Goal of the exercise: Scan the records for lines holding "oftast". Say how many there are and give nothing else.

++++++++++++++++++++

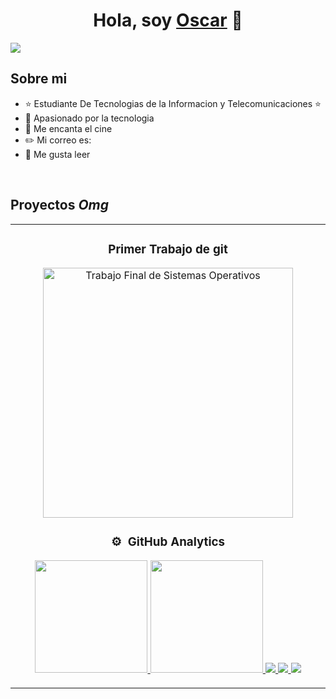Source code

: <div align="center">
<h1 align="center">Hola, soy <a href=>Oscar</a> 👋</h1>
</div>
<img src="https://4.bp.blogspot.com/_EZ16vWYvHHg/TUB1v7-WclI/AAAAAAAAWbU/jjuK67OOKKk/s1600/www.BancodeImagenesGratuitas.com-glen-etive.jpg">

## Sobre mi

- ⭐ Estudiante De Tecnologias de la Informacion y Telecomunicaciones ⭐ 
- 📲 Apasionado por la tecnologia
- 🎥 Me encanta el cine
- ✏️ Mi correo es: 
- 📗 Me gusta leer
<br>

## Proyectos *Omg*
<table>
<tr>
<td width="50%">
<h3 align="center">Primer Trabajo de git</h3>
<div align="center">
<a href="https://github.com/OscarIvan3/Proyecto-Finalt" target="_blank"><img src="https://www.protegeme.es/wp-content/uploads/2023/07/Un-recorrido-por-el-sistema-operativo-Linux.webp" width="400" alt="Trabajo Final de Sistemas Operativos"></a>
<p>

### ⚙️ &nbsp;GitHub Analytics

<p align="center">
<a href="https://github.com/OscarIvan3/OscarIvan3/blob/main/README.md">
  <img height="180em" src="https://user-images.githubusercontent.com/74038190/212257472-08e52665-c503-4bd9-aa20-f5a4dae769b5.gif"/>
  <img height="180em" src="https://user-images.githubusercontent.com/74038190/212281763-e6ecd7ef-c4aa-45b6-a97c-f33f6bb592bd.gif"/>
  <img heigth ="180em" src= "https://user-images.githubusercontent.com/74038190/212257465-7ce8d493-cac5-494e-982a-5a9deb852c4b.gif">
  <img heigth ="180em" src = "https://user-images.githubusercontent.com/74038190/212257468-1e9a91f1-b626-4baa-b15d-5c385dfa7ed2.gif">
  <img heigth ="180em" src = "https://user-images.githubusercontent.com/74038190/212257468-1e9a91f1-b626-4baa-b15d-5c385dfa7ed2.gif">
  
</a>
</p>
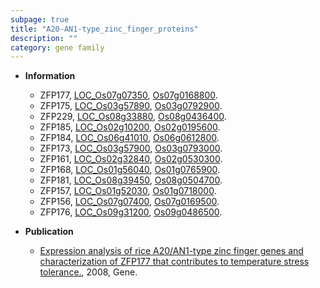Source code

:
 ```yaml
---
subpage: true
title: "A20-AN1-type_zinc_finger_proteins"
description: ""
category: gene family
---
```


* **Information**  
    + ZFP177, [LOC_Os07g07350](http://rice.plantbiology.msu.edu/cgi-bin/ORF_infopage.cgi?orf=LOC_Os07g07350), [Os07g0168800](http://rapdb.dna.affrc.go.jp/viewer/gbrowse_details/irgsp1?name=Os07g0168800).
    + ZFP175, [LOC_Os03g57890](http://rice.plantbiology.msu.edu/cgi-bin/ORF_infopage.cgi?orf=LOC_Os03g57890), [Os03g0792900](http://rapdb.dna.affrc.go.jp/viewer/gbrowse_details/irgsp1?name=Os03g0792900).
    + ZFP229, [LOC_Os08g33880](http://rice.plantbiology.msu.edu/cgi-bin/ORF_infopage.cgi?orf=LOC_Os08g33880), [Os08g0436400](http://rapdb.dna.affrc.go.jp/viewer/gbrowse_details/irgsp1?name=Os08g0436400).
    + ZFP185, [LOC_Os02g10200](http://rice.plantbiology.msu.edu/cgi-bin/ORF_infopage.cgi?orf=LOC_Os02g10200), [Os02g0195600](http://rapdb.dna.affrc.go.jp/viewer/gbrowse_details/irgsp1?name=Os02g0195600).
    + ZFP184, [LOC_Os06g41010](http://rice.plantbiology.msu.edu/cgi-bin/ORF_infopage.cgi?orf=LOC_Os06g41010), [Os06g0612800](http://rapdb.dna.affrc.go.jp/viewer/gbrowse_details/irgsp1?name=Os06g0612800).
    + ZFP173, [LOC_Os03g57900](http://rice.plantbiology.msu.edu/cgi-bin/ORF_infopage.cgi?orf=LOC_Os03g57900), [Os03g0793000](http://rapdb.dna.affrc.go.jp/viewer/gbrowse_details/irgsp1?name=Os03g0793000).
    + ZFP161, [LOC_Os02g32840](http://rice.plantbiology.msu.edu/cgi-bin/ORF_infopage.cgi?orf=LOC_Os02g32840), [Os02g0530300](http://rapdb.dna.affrc.go.jp/viewer/gbrowse_details/irgsp1?name=Os02g0530300).
    + ZFP168, [LOC_Os01g56040](http://rice.plantbiology.msu.edu/cgi-bin/ORF_infopage.cgi?orf=LOC_Os01g56040), [Os01g0765900](http://rapdb.dna.affrc.go.jp/viewer/gbrowse_details/irgsp1?name=Os01g0765900).
    + ZFP181, [LOC_Os08g39450](http://rice.plantbiology.msu.edu/cgi-bin/ORF_infopage.cgi?orf=LOC_Os08g39450), [Os08g0504700](http://rapdb.dna.affrc.go.jp/viewer/gbrowse_details/irgsp1?name=Os08g0504700).
    + ZFP157, [LOC_Os01g52030](http://rice.plantbiology.msu.edu/cgi-bin/ORF_infopage.cgi?orf=LOC_Os01g52030), [Os01g0718000](http://rapdb.dna.affrc.go.jp/viewer/gbrowse_details/irgsp1?name=Os01g0718000).
    + ZFP156, [LOC_Os07g07400](http://rice.plantbiology.msu.edu/cgi-bin/ORF_infopage.cgi?orf=LOC_Os07g07400), [Os07g0169500](http://rapdb.dna.affrc.go.jp/viewer/gbrowse_details/irgsp1?name=Os07g0169500).
    + ZFP176, [LOC_Os09g31200](http://rice.plantbiology.msu.edu/cgi-bin/ORF_infopage.cgi?orf=LOC_Os09g31200), [Os09g0486500](http://rapdb.dna.affrc.go.jp/viewer/gbrowse_details/irgsp1?name=Os09g0486500).

* **Publication**  
    + [Expression analysis of rice A20/AN1-type zinc finger genes and characterization of ZFP177 that contributes to temperature stress tolerance.](http://www.ncbi.nlm.nih.gov/pubmed?term=Expression+analysis+of+rice+A20/AN1-type+zinc+finger+genes+and+characterization+of+ZFP177+that+contributes+to+temperature+stress+tolerance.%5BTitle%5D), 2008, Gene.


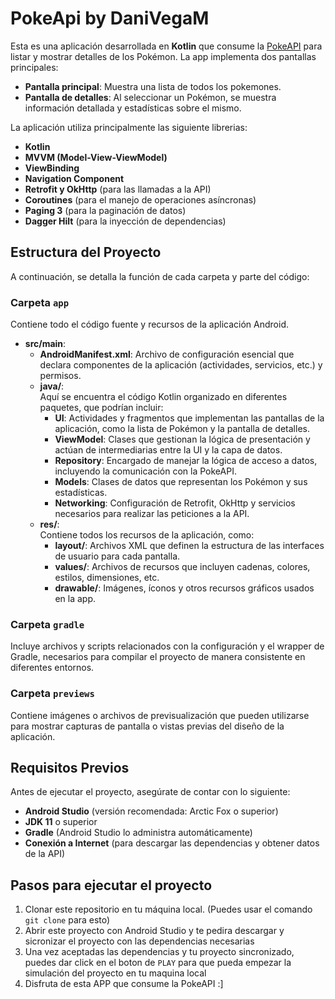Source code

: # PokeApi by DaniVegaM

Esta es una aplicación desarrollada en **Kotlin** que consume la [PokeAPI](https://pokeapi.co) para listar y mostrar detalles de los Pokémon. La app implementa dos pantallas principales:
- **Pantalla principal**: Muestra una lista de todos los pokemones.
- **Pantalla de detalles**: Al seleccionar un Pokémon, se muestra información detallada y estadísticas sobre el mismo.

La aplicación utiliza principalmente las siguiente librerias:
- **Kotlin**
- **MVVM (Model-View-ViewModel)**
- **ViewBinding**
- **Navigation Component**
- **Retrofit y OkHttp** (para las llamadas a la API)
- **Coroutines** (para el manejo de operaciones asíncronas)
- **Paging 3** (para la paginación de datos)
- **Dagger Hilt** (para la inyección de dependencias)

## Estructura del Proyecto

A continuación, se detalla la función de cada carpeta y parte del código:

### Carpeta `app`
Contiene todo el código fuente y recursos de la aplicación Android.

- **src/main**:
    - **AndroidManifest.xml**: Archivo de configuración esencial que declara componentes de la aplicación (actividades, servicios, etc.) y permisos.
    - **java/**:  
      Aquí se encuentra el código Kotlin organizado en diferentes paquetes, que podrían incluir:
        - **UI**: Actividades y fragmentos que implementan las pantallas de la aplicación, como la lista de Pokémon y la pantalla de detalles.
        - **ViewModel**: Clases que gestionan la lógica de presentación y actúan de intermediarias entre la UI y la capa de datos.
        - **Repository**: Encargado de manejar la lógica de acceso a datos, incluyendo la comunicación con la PokeAPI.
        - **Models**: Clases de datos que representan los Pokémon y sus estadísticas.
        - **Networking**: Configuración de Retrofit, OkHttp y servicios necesarios para realizar las peticiones a la API.
    - **res/**:  
      Contiene todos los recursos de la aplicación, como:
        - **layout/**: Archivos XML que definen la estructura de las interfaces de usuario para cada pantalla.
        - **values/**: Archivos de recursos que incluyen cadenas, colores, estilos, dimensiones, etc.
        - **drawable/**: Imágenes, íconos y otros recursos gráficos usados en la app.

### Carpeta `gradle`
Incluye archivos y scripts relacionados con la configuración y el wrapper de Gradle, necesarios para compilar el proyecto de manera consistente en diferentes entornos.

### Carpeta `previews`
Contiene imágenes o archivos de previsualización que pueden utilizarse para mostrar capturas de pantalla o vistas previas del diseño de la aplicación.

## Requisitos Previos

Antes de ejecutar el proyecto, asegúrate de contar con lo siguiente:

- **Android Studio** (versión recomendada: Arctic Fox o superior)
- **JDK 11** o superior
- **Gradle** (Android Studio lo administra automáticamente)
- **Conexión a Internet** (para descargar las dependencias y obtener datos de la API)

## Pasos para ejecutar el proyecto

1. Clonar este repositorio en tu máquina local. (Puedes usar el comando `git clone` para esto)
2. Abrir este proyecto con Android Studio y te pedira descargar y sicronizar el proyecto con las dependencias necesarias
3. Una vez aceptadas las dependencias y tu proyecto sincronizado, puedes dar click en el boton de `PLAY` para que pueda empezar la simulación del proyecto en tu maquina local
4. Disfruta de esta APP que consume la PokeAPI :]


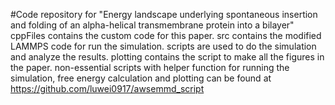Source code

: #Code repository for "Energy landscape underlying spontaneous insertion and folding of an alpha-helical transmembrane protein into a bilayer"
cppFiles contains the custom code for this paper.
src contains the modified LAMMPS code for run the simulation.
scripts are used to do the simulation and analyze the results.
plotting contains the script to make all the figures in the paper.
non-essential scripts with helper function for running the simulation, free energy calculation and plotting can be found at
https://github.com/luwei0917/awsemmd_script
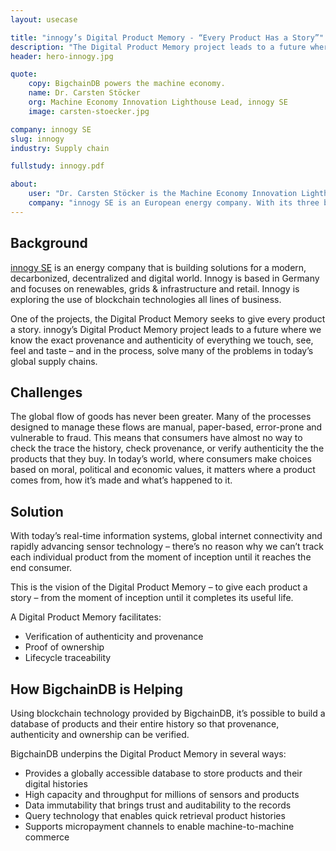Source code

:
 ```yaml
---
layout: usecase

title: "innogy’s Digital Product Memory - “Every Product Has a Story”"
description: "The Digital Product Memory project leads to a future where we know the exact provenance and authenticity of everything we touch, see, feel and taste – and in the process, solve many of the problems in today’s global supply chains."
header: hero-innogy.jpg

quote:
    copy: BigchainDB powers the machine economy.
    name: Dr. Carsten Stöcker
    org: Machine Economy Innovation Lighthouse Lead, innogy SE
    image: carsten-stoecker.jpg

company: innogy SE
slug: innogy
industry: Supply chain

fullstudy: innogy.pdf

about:
    user: "Dr. Carsten Stöcker is the Machine Economy Innovation Lighthouse Lead at innogy SE, and a co-founder of Genesis of Things. He is a physicist by training with a PhD from University of Aachen. He also serves as a Council Member of Global Future Network for the World Economic Forum. Prior to joining innogy SE, Dr. Stöcker worked for the German Aerospace Center (DLR) and Accenture GmbH."
    company: "innogy SE is an European energy company. With its three business areas of renewables, grid & infrastructure as well as retail, it addresses the requirements of a modern, decarbonized, decentralized and digital world. The focus of innogy SE’s activities is on offering existing and potential customers innovative and sustainable products and services which enable them to use energy more efficiently and improve their quality of life."
---
```


## Background

[innogy SE](www.innogy.com) is an energy company that is building solutions for a modern, decarbonized, decentralized and digital world. Innogy is based in Germany and focuses on renewables, grids & infrastructure and retail. Innogy is exploring the use of blockchain technologies all lines of business.

One of the projects, the Digital Product Memory seeks to give every product a story. innogy’s Digital Product Memory project leads to a future where we know the exact provenance and authenticity of everything we touch, see, feel and taste – and in the process, solve many of the problems in today’s global supply chains.

## Challenges

The global flow of goods has never been greater. Many of the processes designed to manage these flows are manual, paper-based, error-prone and vulnerable to fraud. This means that consumers have almost no way to check the trace the history, check provenance, or verify authenticity the the products that they buy. In today’s world, where consumers make choices based on moral, political and economic values, it matters where a product comes from, how it’s made and what’s happened to it.

## Solution

With today’s real-time information systems, global internet connectivity and rapidly advancing sensor technology – there’s no reason why we can’t track each individual product from the moment of inception until it reaches the end consumer.

This is the vision of the Digital Product Memory – to give each product a story – from the moment of inception until it completes its useful life.

A Digital Product Memory facilitates:

- Verification of authenticity and provenance
- Proof of ownership
- Lifecycle traceability


## How BigchainDB is Helping

Using blockchain technology provided by BigchainDB, it’s possible to build a database of products and their entire history so that provenance, authenticity and ownership can be verified.

BigchainDB underpins the Digital Product Memory in several ways:

- Provides a globally accessible database to store products and their digital histories
- High capacity and throughput for millions of sensors and products
- Data immutability that brings trust and auditability to the records
- Query technology that enables quick retrieval product histories
- Supports micropayment channels to enable machine-to-machine commerce
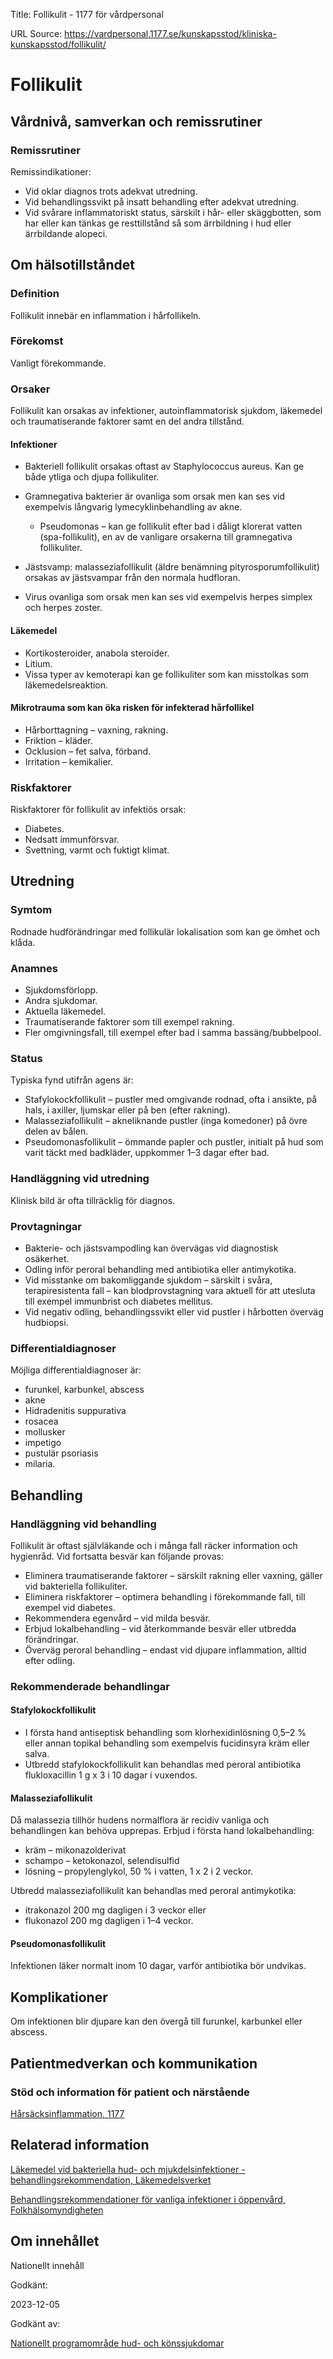 Title: Follikulit - 1177 för vårdpersonal

URL Source: https://vardpersonal.1177.se/kunskapsstod/kliniska-kunskapsstod/follikulit/

Follikulit
==========

Vårdnivå, samverkan och remissrutiner
-------------------------------------

### Remissrutiner

Remissindikationer:

*   Vid oklar diagnos trots adekvat utredning.
*   Vid behandlingssvikt på insatt behandling efter adekvat utredning.
*   Vid svårare inflammatoriskt status, särskilt i hår- eller skäggbotten, som har eller kan tänkas ge resttillstånd så som ärrbildning i hud eller ärrbildande alopeci.

Om hälsotillståndet
-------------------

### Definition

Follikulit innebär en inflammation i hårfollikeln.

### Förekomst

Vanligt förekommande.

### Orsaker

Follikulit kan orsakas av infektioner, autoinflammatorisk sjukdom, läkemedel och traumatiserande faktorer samt en del andra tillstånd.

#### Infektioner

*   Bakteriell follikulit orsakas oftast av Staphylococcus aureus. Kan ge både ytliga och djupa follikuliter.
*   Gramnegativa bakterier är ovanliga som orsak men kan ses vid exempelvis långvarig lymecyklinbehandling av akne.
    
    *   Pseudomonas – kan ge follikulit efter bad i dåligt klorerat vatten (spa-follikulit), en av de vanligare orsakerna till gramnegativa follikuliter.
    
*   Jästsvamp: malasseziafollikulit (äldre benämning pityrosporumfollikulit) orsakas av jästsvampar från den normala hudfloran.
*   Virus ovanliga som orsak men kan ses vid exempelvis herpes simplex och herpes zoster.

#### Läkemedel

*   Kortikosteroider, anabola steroider.
*   Litium.
*   Vissa typer av kemoterapi kan ge follikuliter som kan misstolkas som läkemedelsreaktion.

#### Mikrotrauma som kan öka risken för infekterad hårfollikel

*   Hårborttagning – vaxning, rakning.
*   Friktion – kläder.
*   Ocklusion – fet salva, förband.
*   Irritation – kemikalier.

### Riskfaktorer

Riskfaktorer för follikulit av infektiös orsak:

*   Diabetes.
*   Nedsatt immunförsvar.
*   Svettning, varmt och fuktigt klimat.

Utredning
---------

### Symtom

Rodnade hudförändringar med follikulär lokalisation som kan ge ömhet och klåda.

### Anamnes

*   Sjukdomsförlopp.
*   Andra sjukdomar.
*   Aktuella läkemedel.
*   Traumatiserande faktorer som till exempel rakning.
*   Fler omgivningsfall, till exempel efter bad i samma bassäng/bubbelpool.

### Status

Typiska fynd utifrån agens är:

*   Stafylokockfollikulit – pustler med omgivande rodnad, ofta i ansikte, på hals, i axiller, ljumskar eller på ben (efter rakning).
*   Malasseziafollikulit – akneliknande pustler (inga komedoner) på övre delen av bålen.
*   Pseudomonasfollikulit – ömmande papler och pustler, initialt på hud som varit täckt med badkläder, uppkommer 1–3 dagar efter bad.

### Handläggning vid utredning

Klinisk bild är ofta tillräcklig för diagnos.

### Provtagningar

*   Bakterie- och jästsvampodling kan övervägas vid diagnostisk osäkerhet.   
*   Odling inför peroral behandling med antibiotika eller antimykotika.
*   Vid misstanke om bakomliggande sjukdom – särskilt i svåra, terapiresistenta fall – kan blodprovstagning vara aktuell för att utesluta till exempel immunbrist och diabetes mellitus.
*   Vid negativ odling, behandlingssvikt eller vid pustler i hårbotten överväg hudbiopsi.

### Differentialdiagnoser

Möjliga differentialdiagnoser är:

*   furunkel, karbunkel, abscess
*   akne
*   Hidradenitis suppurativa
*   rosacea
*   mollusker
*   impetigo
*   pustulär psoriasis
*   milaria.

Behandling
----------

### Handläggning vid behandling

Follikulit är oftast självläkande och i många fall räcker information och hygienråd. Vid fortsatta besvär kan följande provas:

*   Eliminera traumatiserande faktorer – särskilt rakning eller vaxning, gäller vid bakteriella follikuliter.
*   Eliminera riskfaktorer – optimera behandling i förekommande fall, till exempel vid diabetes.
*   Rekommendera egenvård – vid milda besvär.
*   Erbjud lokalbehandling – vid återkommande besvär eller utbredda förändringar.
*   Överväg peroral behandling – endast vid djupare inflammation, alltid efter odling.

### Rekommenderade behandlingar

#### Stafylokockfollikulit

*   I första hand antiseptisk behandling som klorhexidinlösning 0,5–2 % eller annan topikal behandling som exempelvis fucidinsyra kräm eller salva.
*   Utbredd stafylokockfollikulit kan behandlas med peroral antibiotika flukloxacillin 1 g x 3 i 10 dagar i vuxendos.

#### Malasseziafollikulit

Då malassezia tillhör hudens normalflora är recidiv vanliga och behandlingen kan behöva upprepas. Erbjud i första hand lokalbehandling:

*   kräm – mikonazolderivat
*   schampo – ketokonazol, selendisulfid
*   lösning – propylenglykol, 50 % i vatten, 1 x 2 i 2 veckor.

Utbredd malasseziafollikulit kan behandlas med peroral antimykotika:

*   itrakonazol 200 mg dagligen i 3 veckor eller
*   flukonazol 200 mg dagligen i 1–4 veckor.

#### Pseudomonasfollikulit

Infektionen läker normalt inom 10 dagar, varför antibiotika bör undvikas.

Komplikationer
--------------

Om infektionen blir djupare kan den övergå till furunkel, karbunkel eller abscess.

Patientmedverkan och kommunikation
----------------------------------

### Stöd och information för patient och närstående

[Hårsäcksinflammation, 1177](https://www.1177.se/sjukdomar--besvar/hud-har-och-naglar/harbotten-och-harsackar/harsacksinflammation/)

Relaterad information
---------------------

[Läkemedel vid bakteriella hud- och mjukdelsinfektioner - behandlingsrekommendation, Läkemedelsverket](https://www.lakemedelsverket.se/sv/behandling-och-forskrivning/behandlingsrekommendationer/sok-behandlingsrekommendationer/lakemedel-vid-bakteriella-hud--och-mjukdelsinfektioner---behandlingsrekommendation)

[Behandlingsrekommendationer för vanliga infektioner i öppenvård, Folkhälsomyndigheten](https://www.folkhalsomyndigheten.se/publikationer-och-material/publikationsarkiv/b/behandlingsrekommendationer-for-vanliga-infektioner-i-oppenvard/)

Om innehållet
-------------

Nationellt innehåll

Godkänt:

2023-12-05

Godkänt av:

[Nationellt programområde hud- och könssjukdomar](https://kunskapsstyrningvard.se/kunskapsstyrningvard/programomradenochsamverkansgrupper/nationellaprogramomraden/npohudochkonssjukdomar.56432.html)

++++++++++++++++++++

Response area: 2